I actually thought that John McCain's "X Prize" for a superior car battery was small-bore, but a decent enough idea, but upon closer inspection it's actually quite silly:
I should be able to avoid saying anything as dumb as McCain's battery-prize proposal. Not that I don't like batteries, mind you! But if someone were to invent a better one they'd already be poised to make a huge amount of money through its commercialization. Offering prizes for innovation isn't always a terrible idea — for pharmaceuticals with a limited market of potential users it can make sense due to the huge costs associated with developing and testing a new drug. But everyone in the developed world needs better energy storage technology, and they need it right now. And while it's important to make sure your new batteries are safe and robust (e.g. they don't explode too much), that's still much easier and cheaper to do than it is to conduct a set of double-blind human trials. So sweetening the pot is unnecessary. Anyone who has a good idea about how to build a better battery is already working on the problem.

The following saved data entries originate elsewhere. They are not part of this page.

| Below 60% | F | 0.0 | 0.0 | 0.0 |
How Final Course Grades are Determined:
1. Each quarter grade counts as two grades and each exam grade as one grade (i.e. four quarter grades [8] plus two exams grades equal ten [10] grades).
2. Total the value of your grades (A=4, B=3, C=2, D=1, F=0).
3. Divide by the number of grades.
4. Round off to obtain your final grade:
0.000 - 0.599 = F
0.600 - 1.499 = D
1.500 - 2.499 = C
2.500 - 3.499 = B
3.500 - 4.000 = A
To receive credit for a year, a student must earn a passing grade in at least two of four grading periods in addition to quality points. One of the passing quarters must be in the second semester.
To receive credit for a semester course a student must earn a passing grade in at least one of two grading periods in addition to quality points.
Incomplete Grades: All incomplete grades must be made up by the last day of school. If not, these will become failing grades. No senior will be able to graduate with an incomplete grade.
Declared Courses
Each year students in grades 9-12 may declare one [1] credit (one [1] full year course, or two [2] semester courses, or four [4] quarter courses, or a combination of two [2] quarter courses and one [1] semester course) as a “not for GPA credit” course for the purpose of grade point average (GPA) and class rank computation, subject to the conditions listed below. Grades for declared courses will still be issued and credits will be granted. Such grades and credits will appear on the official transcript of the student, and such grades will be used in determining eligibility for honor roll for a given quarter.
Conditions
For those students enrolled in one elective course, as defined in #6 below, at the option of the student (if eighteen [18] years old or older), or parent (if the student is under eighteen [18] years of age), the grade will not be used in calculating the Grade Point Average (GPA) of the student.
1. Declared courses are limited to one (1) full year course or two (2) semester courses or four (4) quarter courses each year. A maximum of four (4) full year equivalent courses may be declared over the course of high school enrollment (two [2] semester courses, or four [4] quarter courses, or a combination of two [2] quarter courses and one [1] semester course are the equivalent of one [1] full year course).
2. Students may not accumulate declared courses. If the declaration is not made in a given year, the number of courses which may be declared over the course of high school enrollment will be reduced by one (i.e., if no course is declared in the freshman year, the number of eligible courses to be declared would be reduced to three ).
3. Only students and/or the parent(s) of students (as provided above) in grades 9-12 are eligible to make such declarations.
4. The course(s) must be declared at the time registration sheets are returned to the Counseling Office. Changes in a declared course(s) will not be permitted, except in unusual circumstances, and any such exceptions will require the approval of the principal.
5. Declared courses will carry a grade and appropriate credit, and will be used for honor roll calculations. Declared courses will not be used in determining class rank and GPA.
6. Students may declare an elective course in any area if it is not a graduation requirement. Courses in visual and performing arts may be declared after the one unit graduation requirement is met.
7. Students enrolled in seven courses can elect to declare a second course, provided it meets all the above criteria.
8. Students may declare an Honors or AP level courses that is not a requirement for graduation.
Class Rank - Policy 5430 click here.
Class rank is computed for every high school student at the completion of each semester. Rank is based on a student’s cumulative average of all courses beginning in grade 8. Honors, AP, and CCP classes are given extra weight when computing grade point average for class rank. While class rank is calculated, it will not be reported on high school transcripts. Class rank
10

It also is a pretty miniscule prize considering the billions to be made off the idea, and as I did say, putting it toward building a better BATTERY, which keeps us in a dominant car culture and on the currently high-polluting energy grid is counter-productive. Of course, most of McCain's ideas are counter-productive, and interestingly enough, he'll admit that to you.
At a town hall in Fresno, CA, McCain admitted that the offshore drilling proposal he unveiled last week would probably have mostly “psychological” benefits, NBC/NJ’s Adam Aigner-Treworgy notes. “Even though it may take some years, the fact that we are exploiting those reserves would have psychological impact that I think is beneficial." Uh oh.
This is not the first time that McCain has offered a "psychological benefit" to consumers struggling with high food and energy prices. It's one thing to offer a quick-fix Big Con solution to every problem, it's quite another to TELL everyone it's a con. The three-card monte practitioner doesn't usually whisper in your ear "I actually threw your card to the left when you weren't looking."
Maybe McCain knows he can't peddle this nonsense. The handpicked panelists for his own rallies are scoffing at the offshore drilling idea.
Feeney also took issue with McCain's controversial proposal to lift the moratorium on offshore oil exploration: "It makes me nervous to think about those who are proposing to drain America's offshore oil and gas reserves as quickly as possible in the hopes of driving down the price of gasoline, because I think when you look at the good sources of information, were we to open up the California coast or the Alaska National Wildlife Refuge to drilling, it would be 12, 15, maybe 20 years before those resources came online and got to full productions."
Adding that some research shows that drilling in ANWR would only "reduce our dependence on foreign oil from 70% to 67%," Feeney added, "I'm not sure most Americans would think that's really worth the price of admission."